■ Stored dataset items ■
◆ ◆ ◆ ◆ ◆ ◆ ◆

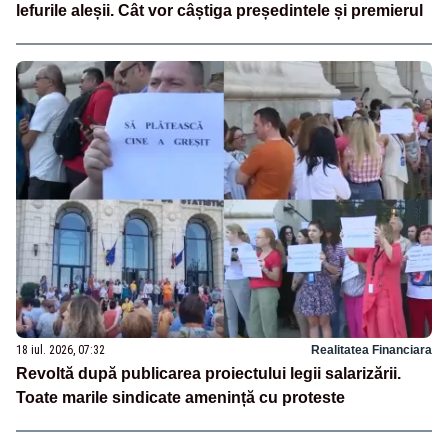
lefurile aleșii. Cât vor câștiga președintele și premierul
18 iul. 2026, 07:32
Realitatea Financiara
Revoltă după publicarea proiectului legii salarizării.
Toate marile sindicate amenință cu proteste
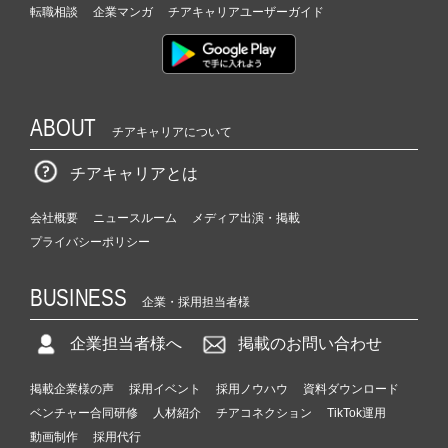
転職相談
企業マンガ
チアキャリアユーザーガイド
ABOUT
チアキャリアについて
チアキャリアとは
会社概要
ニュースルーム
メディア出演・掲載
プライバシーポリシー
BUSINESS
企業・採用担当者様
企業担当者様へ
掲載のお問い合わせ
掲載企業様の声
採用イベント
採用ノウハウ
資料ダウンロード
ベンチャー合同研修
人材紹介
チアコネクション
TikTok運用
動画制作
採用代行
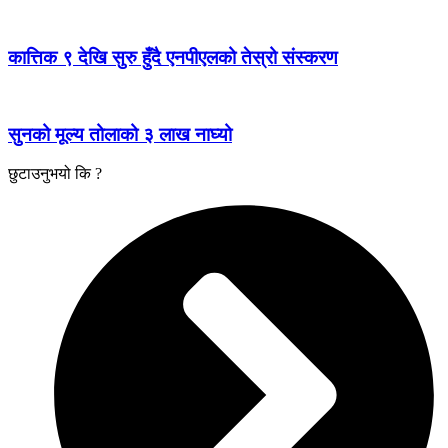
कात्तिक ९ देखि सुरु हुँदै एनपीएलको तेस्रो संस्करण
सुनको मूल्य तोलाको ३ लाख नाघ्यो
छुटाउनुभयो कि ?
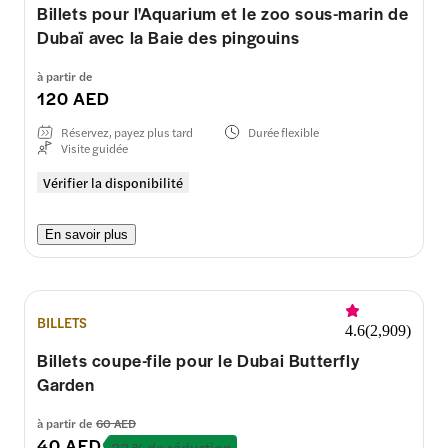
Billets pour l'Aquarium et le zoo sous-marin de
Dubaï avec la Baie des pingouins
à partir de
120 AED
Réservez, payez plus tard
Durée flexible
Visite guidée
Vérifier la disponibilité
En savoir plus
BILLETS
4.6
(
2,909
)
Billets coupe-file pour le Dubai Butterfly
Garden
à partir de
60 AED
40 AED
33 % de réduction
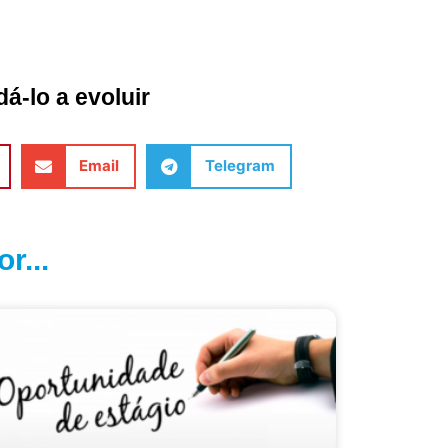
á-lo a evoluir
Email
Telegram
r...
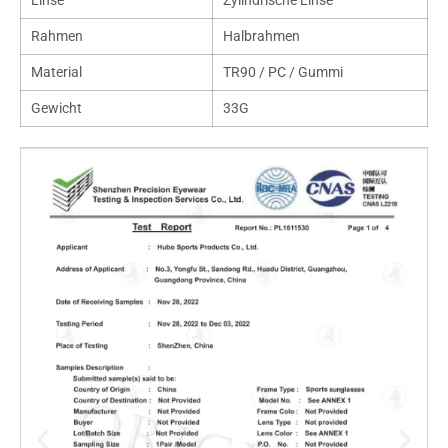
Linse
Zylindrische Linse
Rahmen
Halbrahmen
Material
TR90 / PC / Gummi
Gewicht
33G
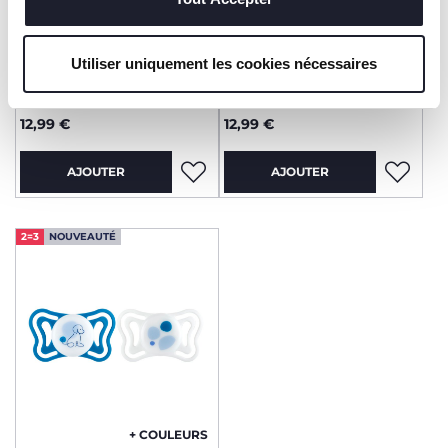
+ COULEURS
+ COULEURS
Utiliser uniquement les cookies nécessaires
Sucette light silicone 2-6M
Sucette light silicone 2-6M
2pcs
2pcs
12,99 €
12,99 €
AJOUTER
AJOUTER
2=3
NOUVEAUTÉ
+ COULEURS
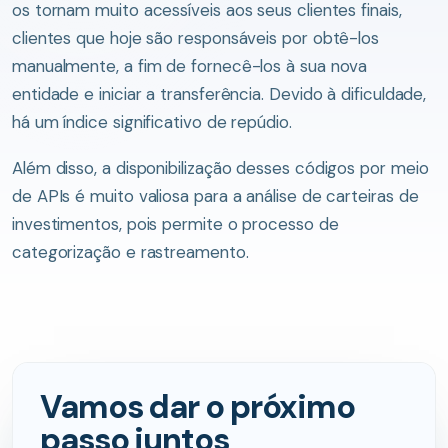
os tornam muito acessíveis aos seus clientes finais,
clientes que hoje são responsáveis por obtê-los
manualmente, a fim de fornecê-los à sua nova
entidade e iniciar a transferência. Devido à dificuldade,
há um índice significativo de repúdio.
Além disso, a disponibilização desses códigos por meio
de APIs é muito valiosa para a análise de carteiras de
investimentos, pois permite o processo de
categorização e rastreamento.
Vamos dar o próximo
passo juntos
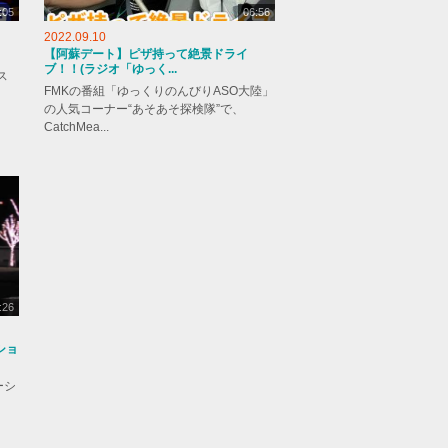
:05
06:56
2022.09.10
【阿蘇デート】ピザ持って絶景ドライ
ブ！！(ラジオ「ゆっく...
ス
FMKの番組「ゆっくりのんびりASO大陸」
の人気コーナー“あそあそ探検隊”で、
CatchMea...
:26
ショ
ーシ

◆ ◆ ◆ ◆ ◆ ◆ ◆

Update the records above by replacing every "AJOUTER" with "ACHETER" and leaving everything else as it is. Leave the pictures out of your answer.

■ Task output ■
lefurile aleșii. Cât vor câștiga președintele și premierul
18 iul. 2026, 07:32
Realitatea Financiara
Revoltă după publicarea proiectului legii salarizării.
Toate marile sindicate amenință cu proteste
転職相談
企業マンガ
チアキャリアユーザーガイド
ABOUT
チアキャリアについて
チアキャリアとは
会社概要
ニュースルーム
メディア出演・掲載
プライバシーポリシー
BUSINESS
企業・採用担当者様
企業担当者様へ
掲載のお問い合わせ
掲載企業様の声
採用イベント
採用ノウハウ
資料ダウンロード
ベンチャー合同研修
人材紹介
チアコネクション
TikTok運用
動画制作
採用代行
कात्तिक ९ देखि सुरु हुँदै एनपीएलको तेस्रो संस्करण
सुनको मूल्य तोलाको ३ लाख नाघ्यो
छुटाउनुभयो कि ?
Billets pour l'Aquarium et le zoo sous-marin de
Dubaï avec la Baie des pingouins
à partir de
120 AED
Réservez, payez plus tard
Durée flexible
Visite guidée
Vérifier la disponibilité
En savoir plus
BILLETS
4.6
(
2,909
)
Billets coupe-file pour le Dubai Butterfly
Garden
à partir de
60 AED
40 AED
33 % de réduction
á-lo a evoluir
Email
Telegram
r...
Linse
Zylindrische Linse
Rahmen
Halbrahmen
Material
TR90 / PC / Gummi
Gewicht
33G
+ COULEURS
+ COULEURS
Utiliser uniquement les cookies nécessaires
Sucette light silicone 2-6M
Sucette light silicone 2-6M
2pcs
2pcs
12,99 €
12,99 €
ACHETER
ACHETER
2=3
NOUVEAUTÉ
+ COULEURS
os tornam muito acessíveis aos seus clientes finais,
clientes que hoje são responsáveis por obtê-los
manualmente, a fim de fornecê-los à sua nova
entidade e iniciar a transferência. Devido à dificuldade,
há um índice significativo de repúdio.
Além disso, a disponibilização desses códigos por meio
de APIs é muito valiosa para a análise de carteiras de
investimentos, pois permite o processo de
categorização e rastreamento.
Vamos dar o próximo
passo juntos
:05
06:56
2022.09.10
【阿蘇デート】ピザ持って絶景ドライ
ブ！！(ラジオ「ゆっく...
ス
FMKの番組「ゆっくりのんびりASO大陸」
の人気コーナー“あそあそ探検隊”で、
CatchMea...
:26
ショ
ーシ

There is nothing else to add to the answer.